Lawsuit challenges rule on tax votes

THE BALTIMORE SUN

WASHINGTON -- Using a century-old Supreme Court case as a model, lawyers for 15 Democratic representatives and the League of Women Voters filed a lawsuit yesterday challenging the constitutionality of a new rule in the House of Representatives that requires a three-fifths vote to approve any increase in the income tax rate.

"It sets an extremely dangerous precedent that should not be allowed to stand," said Rep. David E. Skaggs of Colorado, the driving force behind the lawsuit. "While this year the super-majority requirement might apply just to taxes, next year it could be trade or civil rights or clean air legislation or even a declaration of war."

Two of the country's most respected constitutional lawyers are handling the complaint without compensation. They are Lloyd N. Cutler, a partner in the Washington-based law firm of Wilmer, Cutler and Pickering, and Bruce Ackerman, a professor at Yale Law School.

The lawsuit, filed in U.S. District Court in Washington, asks that the court toss out the three-fifths majority rule, first on the ground that it violates the constitutional principle of majority rule because it gives effective control to the minority during House debate on tax issues.

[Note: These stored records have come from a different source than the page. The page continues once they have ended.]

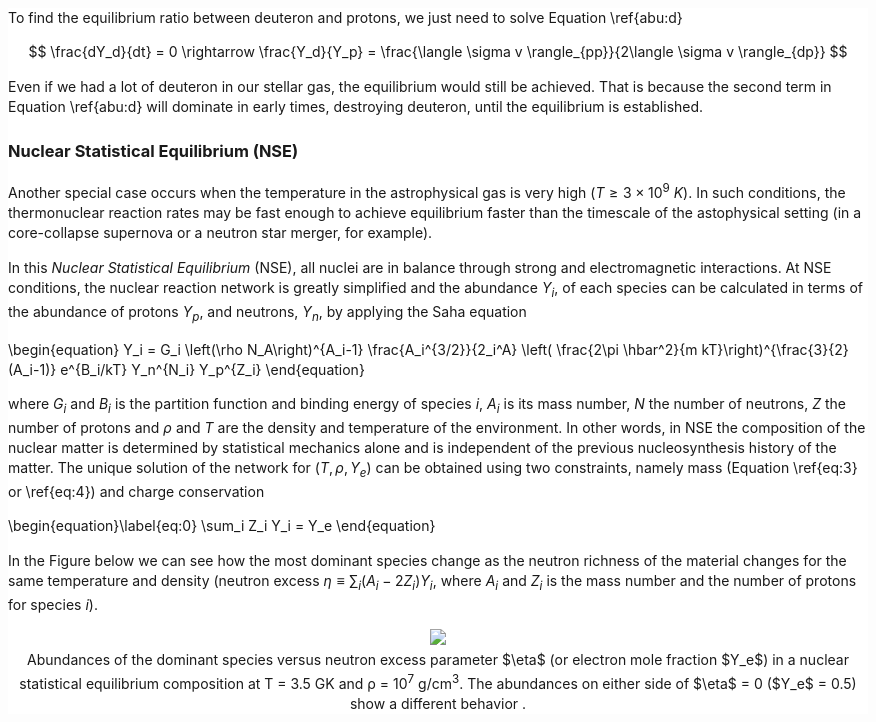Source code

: To find the equilibrium ratio between deuteron and protons, we just need to
solve Equation \ref{abu:d}

$$
\frac{dY_d}{dt} = 0 \rightarrow \frac{Y_d}{Y_p} = \frac{\langle \sigma v \rangle_{pp}}{2\langle \sigma v \rangle_{dp}}
$$

Even if we had a lot of deuteron in our stellar gas, the equilibrium would
still be achieved. That is because the second term in Equation \ref{abu:d} will
dominate in early times, destroying deuteron, until the equilibrium is established.

### Nuclear Statistical Equilibrium (NSE)

Another special case occurs when the temperature in the
astrophysical gas is very high ($T \geq 3 \times 10^9~K$).
In such conditions, the thermonuclear reaction rates may be fast
enough to achieve equilibrium faster than the timescale of the
astophysical setting (in a core-collapse supernova or a neutron star merger, for example).

In this *Nuclear Statistical Equilibrium* (NSE), all nuclei are in balance 
through strong and electromagnetic interactions. At NSE conditions, the nuclear
reaction network is greatly simplified and the abundance $Y_i$, 
of each species can be calculated in terms of the abundance of protons $Y_p$, 
and neutrons, $Y_n$, by applying the Saha equation

\begin{equation}
    Y_i = G_i \left(\rho N_A\right)^{A_i-1} \frac{A_i^{3/2}}{2_i^A} \left(
    \frac{2\pi \hbar^2}{m kT}\right)^{\frac{3}{2}(A_i-1)} e^{B_i/kT} Y_n^{N_i} Y_p^{Z_i}
\end{equation}

where $G_i$ and $B_i$ is the partition function and binding
energy of species $i$, $A_i$ is its mass number, $N$ the number of neutrons, 
$Z$ the number of protons and $\rho$ and $T$ are the density and 
temperature of the environment. In other words, in NSE the composition of the
nuclear matter is determined by statistical mechanics alone and is independent
of the previous nucleosynthesis history of the matter. The unique solution of
the network for ($T,\rho,Y_e$) can be obtained using two constraints, namely
mass (Equation \ref{eq:3} or \ref{eq:4}) and charge conservation

\begin{equation}\label{eq:0}
\sum_i Z_i Y_i = Y_e
\end{equation}

In the Figure below we can see how the most dominant species change as the
neutron richness of the material changes for the same temperature and density
(neutron excess $\eta \equiv \sum_i (A_i-2Z_i)Y_i$, where $A_i$ and $Z_i$ is
the mass number and the number of protons for species $i$).

<center>
        <div class="col-sm mt-2 mt-md-0">
            <img src="{{ site.baseurl }}/assets/img/nse-iliadis.png"
			     class="img-fluid" zoomable=true>
		<div class="col three caption">
		 Abundances of the dominant species versus neutron excess parameter $\eta$ 
		 (or electron mole fraction $Y_e$) in a nuclear statistical equilibrium composition at
		 T = 3.5 GK and ρ = 10<sup>7</sup> g/cm<sup>3</sup>. The abundances
        on either side of $\eta$ = 0 ($Y_e$ = 0.5) show a different
        behavior <d-cite key="iliadis2017nuclear"></d-cite>.
		</div>
	</div>
</center>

Second, it says that the rule's prohibition on the consideration of any legislation containing a retroactive increase in federal income taxes bars Congress from conducting its constitutionally mandated job of imposing and collecting taxes.

The model for the lawsuit is an 1892 case, United States vs. Ballin, in which the Supreme Court ruled that the House had an absolute and unchallenged right to make rules for its operations so long as it does "not ignore constitutional constraints or violate fundamental rights."